# AVAILABLE DATA:
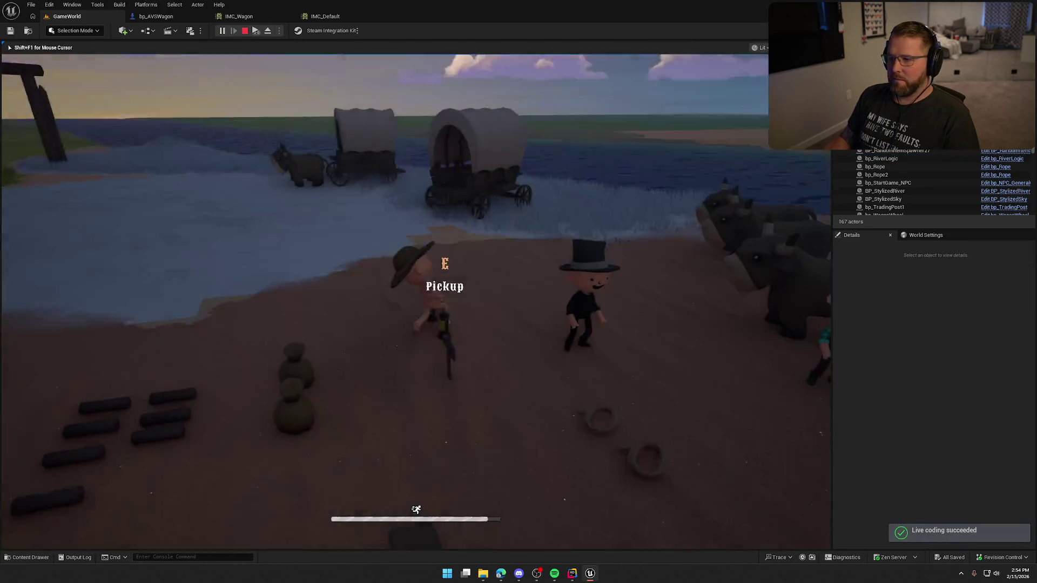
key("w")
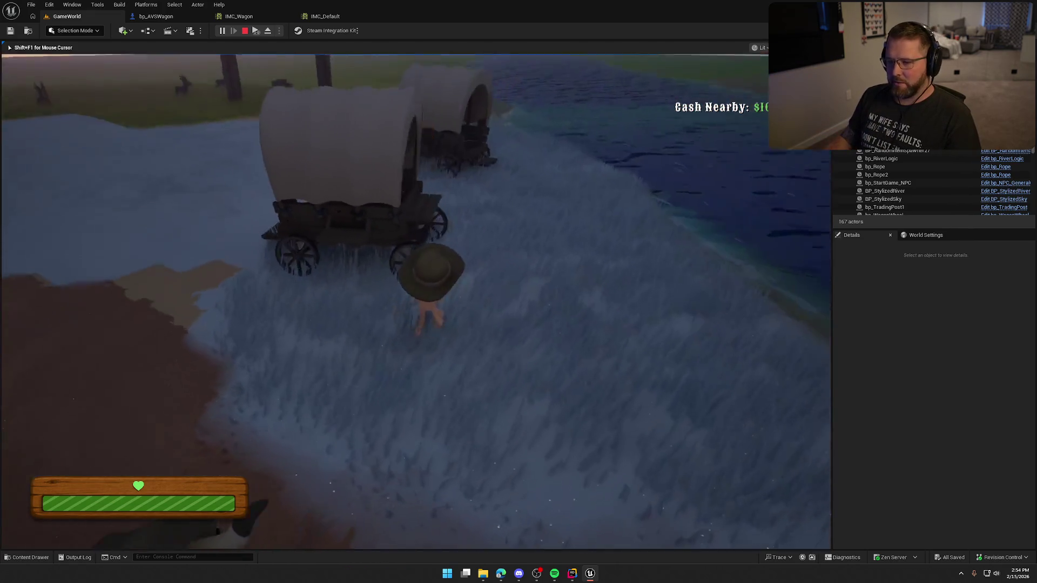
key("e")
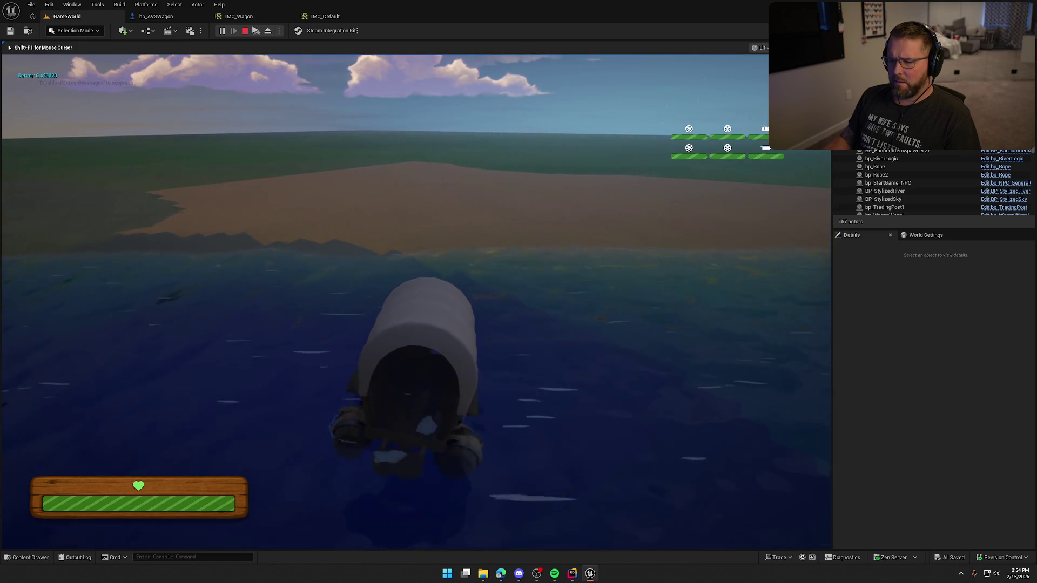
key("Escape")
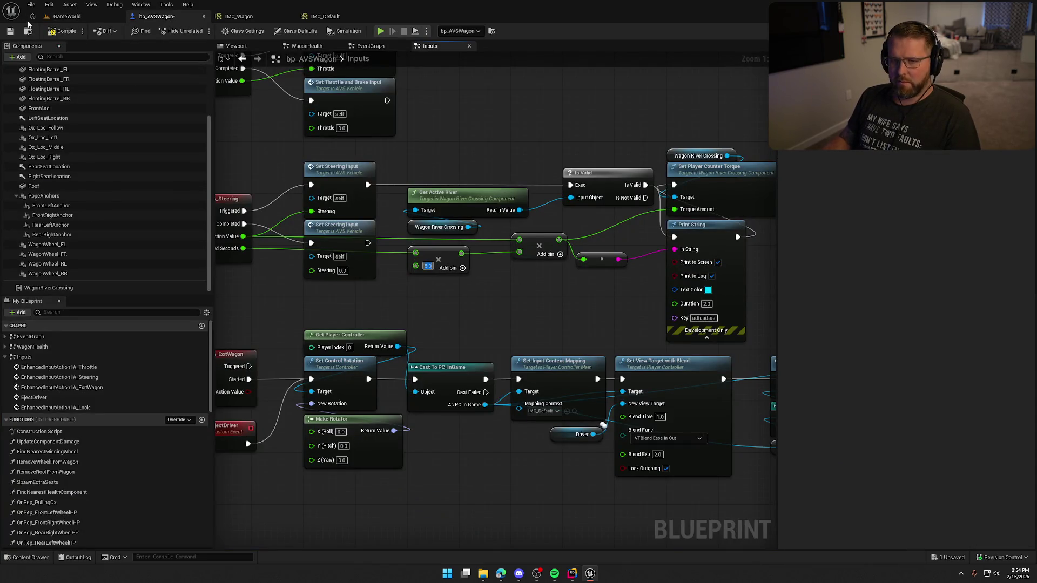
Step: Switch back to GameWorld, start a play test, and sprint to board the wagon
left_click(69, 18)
---
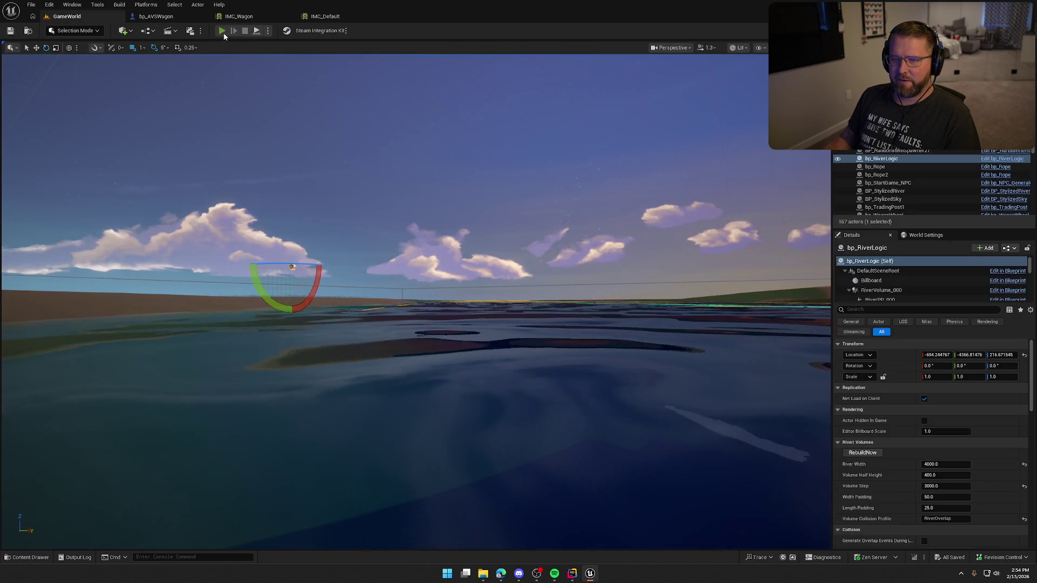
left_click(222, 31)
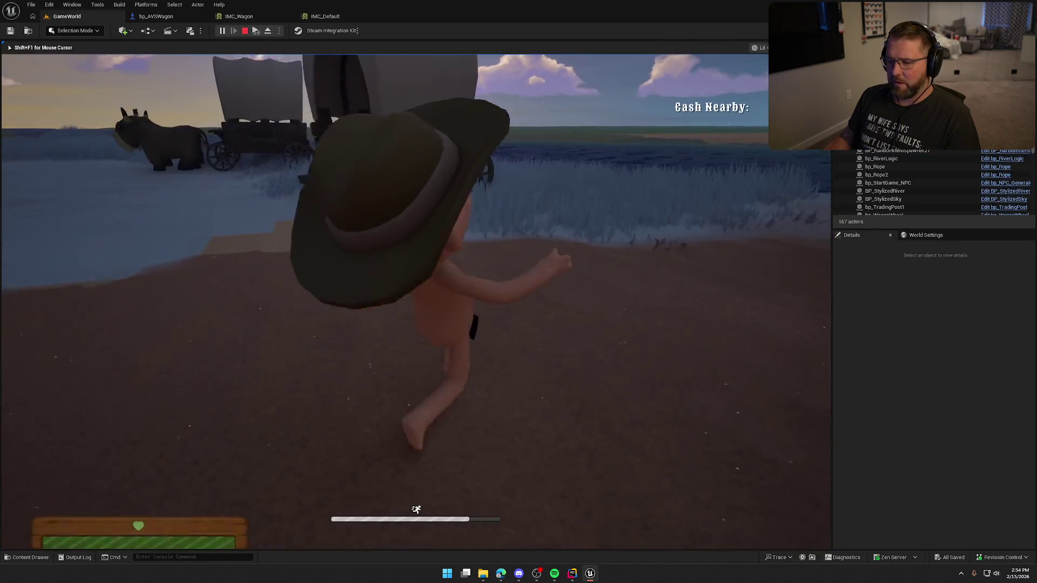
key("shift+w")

# EXERCISE DETAILS:
Quote the data above from the line containing "Step: Switch back" to the line containing "left_click(69, 18)", inclusive, and stop.

# SOLUTION TO THE EXERCISE:
Step: Switch back to GameWorld, start a play test, and sprint to board the wagon
left_click(69, 18)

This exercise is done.